Single by Jazzy

from the EP Constellations
- Released: 21 July 2023
- Length: 2:04
- Label: Chaos; Polydor;
- Songwriter(s): Yasmine Byrne; Jem Cooke; Daniel Eugene O'Donnell; Hannah Laing;
- Producer(s): D.O.D.; Hannah Laing;

Jazzy singles chronology
| "Giving Me" (2023) | "Feel It" (2023) | "NRG" (2023) |

= Feel It (Jazzy song) =

"Feel It" is a song by Irish singer-songwriter and producer Jazzy.

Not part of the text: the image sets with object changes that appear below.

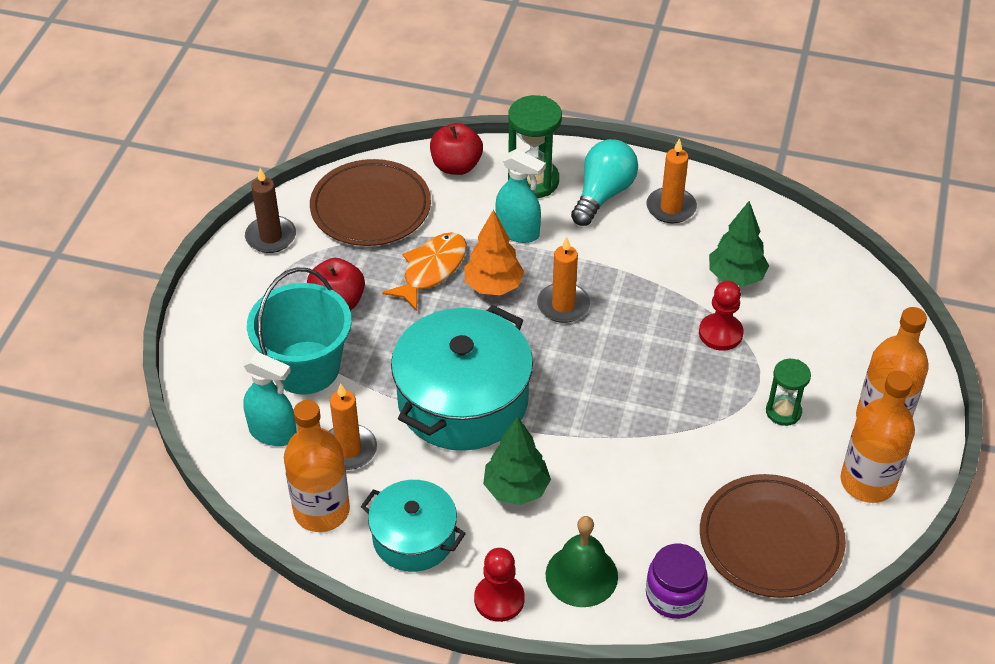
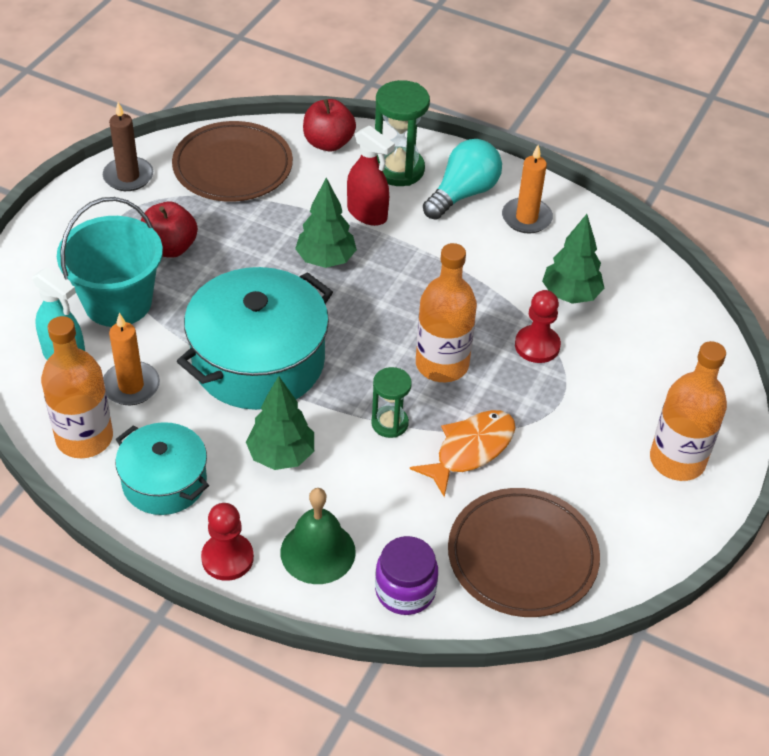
camera: 10 degrees right, 0 degrees up
orange fish [382,232,467,311] -> orange fish moved to [410,410,515,497]
orange tree [464,210,524,295] -> green tree [295,178,357,268]
turquoise spray bottle [496,149,546,243] -> red spray bottle [347,125,395,226]
orange candle [537,237,590,323] -> none
green hourglass [766,359,811,426] -> green hourglass moved to [371,367,412,438]
orange bottle [841,371,915,503] -> orange bottle moved to [416,243,477,382]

It was released in July 2023 as the second single from her debut extended play, Constellations.

==Reception==
Kate Brayden from Hot Press said "The feel-good anthem is destined to uplift clubbers and festival-goers around the world with fiercely high-energy production."

==Track listings==

Digital download and streaming
| No. | Title | Length |
|---|---|---|
| 1. | "Feel It" (club edit) | 2:04 |

Remixes - Digital download and streaming
| No. | Title | Length |
|---|---|---|
| 1. | "Feel It" (testpress remix) | 2:53 |
| 2. | "Feel It" (Jess Bays remix) | 2:54 |
| 3. | "Feel It" (Morgan Seatree remix) | 2:37 |
| 4. | "Feel It" (1991 remix) | 2:59 |
| 5. | "Feel It" (Daire remix) | 2:01 |

Digital download and streaming
| No. | Title | Length |
|---|---|---|
| 1. | "Feel It" (Jax Jones remix) | 2:43 |

==Charts==
===Weekly charts===

Weekly chart performance for "Feel It"
| Chart (2023) | Peak position |
|---|---|
| Ireland (IRMA) | 22 |
| UK Singles (OCC) | 35 |
| UK Dance (OCC) | 21 |

==Certifications==

Certifications for "Feel It"
| Region | Certification | Certified units/sales |
| United Kingdom (BPI) | Silver | 200,000^{‡} |
^{‡} Sales+streaming figures based on certification alone.